The way that I have been talking to people about radium-223 is that we were always looking for trials. Many of those trials were PARP inhibitors, so we're a bit beyond that now, but I would say we're going to be looking for the defects to treat for PARP inhibitors. For me, radium-223 is right thereafter for the bone-dominant patient. I think this is a situation where, with the clinical presentation of multiple bone metastases, we need to follow them differently. We need to prepare them differently. Frankly, as they show any signs of progression and some symptomatology, we really need to look at getting them on radium-223, because it is a treatment in which we have found that if we delay, we miss.

They don't get 6 treatments, they don't get to 5; they don't get the benefit. I think we have to be aggressive in looking for these, and it's interesting to hear Chuck describe it as imprecise treatment when it's frankly one of the more targeted treatments that we've had for a long time because it only predominantly goes where the cancer is. It's one that we look very aggressively for, and I put chemotherapy right with it, because Tanya made a good point about the symptom relief from chemotherapy. I think that's essential.

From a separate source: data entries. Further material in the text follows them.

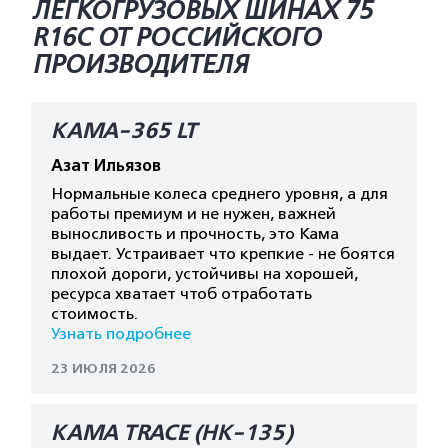
ЛЕГКОГРУЗОВЫХ ШИНАХ 75
R16C ОТ РОССИЙСКОГО
ПРОИЗВОДИТЕЛЯ
КАМА-365 LT
Азат Ильязов
Нормальные колеса среднего уровня, а для
работы премиум и не нужен, важней
выносливость и прочность, это Кама
выдает. Устраивает что крепкие - не боятся
плохой дороги, устойчивы на хорошей,
ресурса хватает чтоб отработать
стоимость.
Узнать подробнее
23 ИЮЛЯ 2026
КАМА TRACE (HK-135)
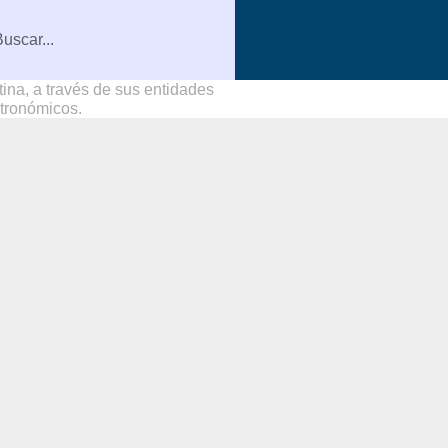
na, a través de sus entidades
stronómicos.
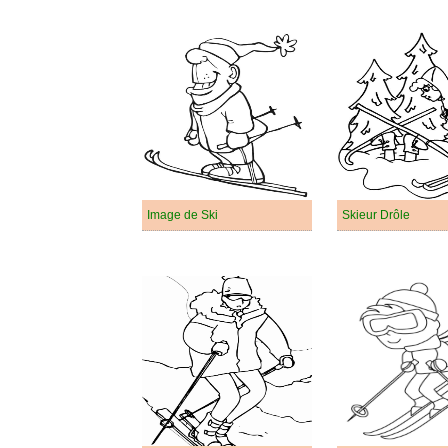
Image de Ski
Skieur Drôle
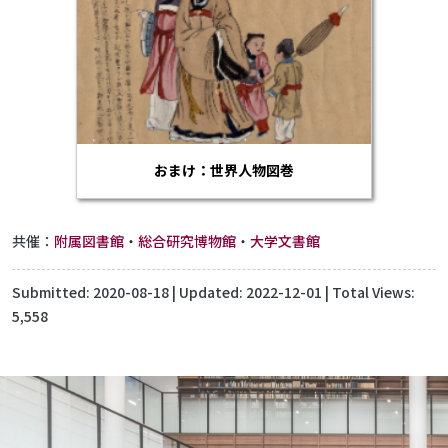
おまけ：世界人物図巻
共催：
附属図書館
・
総合研究博物館
・
大学文書館
Submitted:
2020-08-18
| Updated:
2022-12-01
| Total Views:
5,558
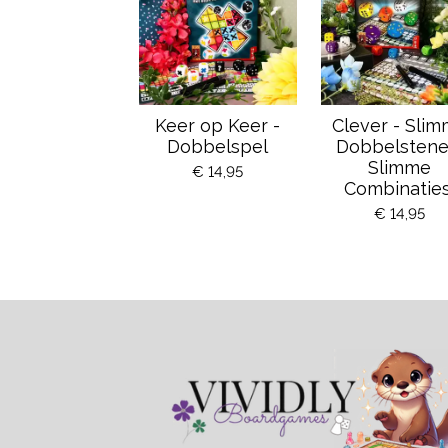
Keer op Keer -
Clever - Sli
Dobbelspel
Dobbelstene
Slimme
€ 14,95
Combinaties
€ 14,95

I think there were interesting data at ASCO this year about sequencing chemotherapy after radium-223, showing it’s fairly safe from a hematologic standpoint. Finding that sweet spot for radium-223 takes effort, but is well worth it for the patient. We're actively looking for the patient that can get radium-223 and working hard to get them on it, but it does take some effort. This is a subset of patients that are not all your patients. This is another one of those subsets you're really looking for.

Charles Ryan, MD: I would add that the imprecise comment was meant to say that it's a targeted therapy in a way, but it's not tied to 1 specific angle.

Transcript Edited for Clarity

Benjamin H. Lowentritt, MD, FACS: I understood it completely. I think it was totally accurate, but it is interesting that I still think it's one of the more focused therapies that we have.